The misty and often cold Tigoni area around Limuru boasts a rich colonial history.
White settlers like the McDonnel family chose Tigoni for their agricultural experiments with tea and hence, the lush tea plantations there, yet few believed tea would grow in a chilly place. The late Arnold Arthur McDonnell bought 350 acres of land in Tigoni from the colonial government on his way to becoming Kenya’s and Africa’s first commercial tea farmer and the tea tradition for which the country is now famous.
His farm, Kiambethu, has been hosting tea tours since the 1960s and McDonnell’s granddaughter, Fiona Vernon, has continued the tradition even though Kiambethu’s acreage has shrunk to 35 acres. The role of the McDonnells in Tigoni is evident from the All Saints Church in Limuru, which Arthur McDonnell designed in 1938 and where world-famous anthropologists Louis Leakey and his wife are buried. Back then, jungus were buried in church grounds and miros were thrown in forests!
All the McDonnells held their weddings at the All Saints Church Limuru, besides all four McDonnell daughters attending Limuru Girls’ School, which was founded by McDonnell for his daughters, but attendance saw outsiders gain admission
Though Limuru Girls is next to Kiambethu farm, there was a separating border. Actually, his daughter, Evelyn Mitchell, mother of Fiona, could see his bedroom window from her class! Evelyn died in 1998.
Then there are the Hudson Cane family who arrived in Limuru by train from Mombasa and travelled by an ox-cart to what is today the plush 270-roomed Brackenhurst Hotel and Conference Centre, so named after Cane’s home area of Brackenhurst, England. The Cane family bought 157 acres from Charles Major for £500 (Sh70,000 at current exchange rates) and lived at the present day Farm House Cottage, then named Rose Cottage, from 1914 when World War I was starting, until it was converted into a Christian retreat and hotel in 1927.

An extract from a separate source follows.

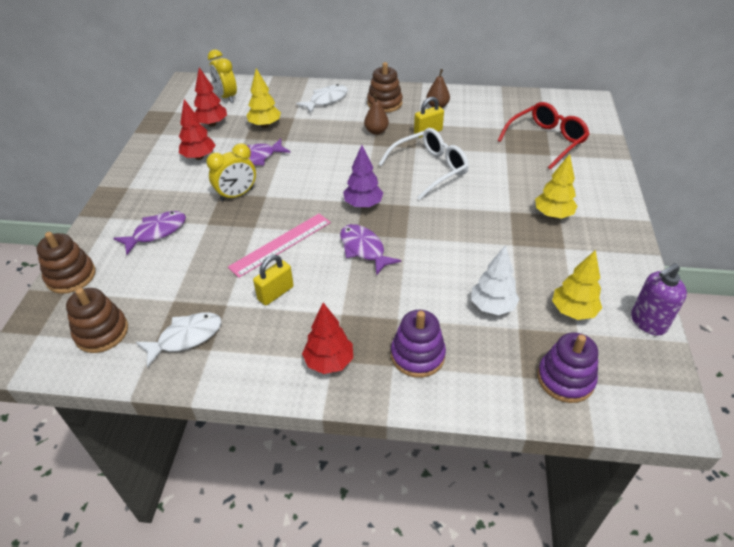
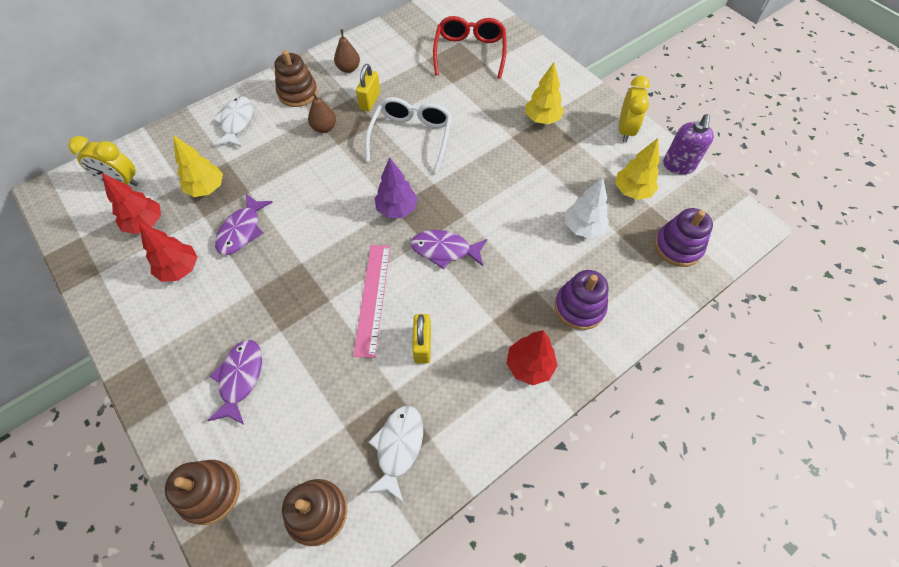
camera: 45 degrees left, 15 degrees up
yellow clock [207,143,256,201] -> yellow clock moved to [619,76,650,142]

Hudson was buried at All Saints Limuru when he died at the age of 76 in 1943 and 20 years later, Brackenhurst was turned into a conference centre at the cusp of Kenya’s independence. Brackenhurst is now under the Baptist Mission of Kenya. But did you know that King George VI, the father of the current Queen Elizabeth II, had a farmhouse in Tigoni?
Well, the original title deed was in his name. The main house was built in 1948, and after several ownership, was acquired by the present owners in 1986. It is now Thayu Farm Hotel and Conference Centre off the old Limuru Road.‘Thayu’ is Kikuyu for ‘peace’ and the log cabin conference facility there was built from wood from a horse barn on the farm.
King George VI declared Nairobi a city in 1950, two years before he succumbed to cancer and his daughter became queen while on a visit to Kenya. Most of these wazungu who lived in Tigoni at the time mingled at the members-only Kentmere Club founded in the 1920s, when horse carriages took men to shooting parties. It is now open to the public after the late billionaire businessman and politician Njenga Karume bought it in 1986.
It was at Kentmere where Karume, who died in 2012, wedded Grace Njoki in 2006, three years after the death of his wife Maryanne Wariara. Kentmere Club is now under Karume’s Jacaranda Holdings Ltd. Kentmere is in Cumbria, England.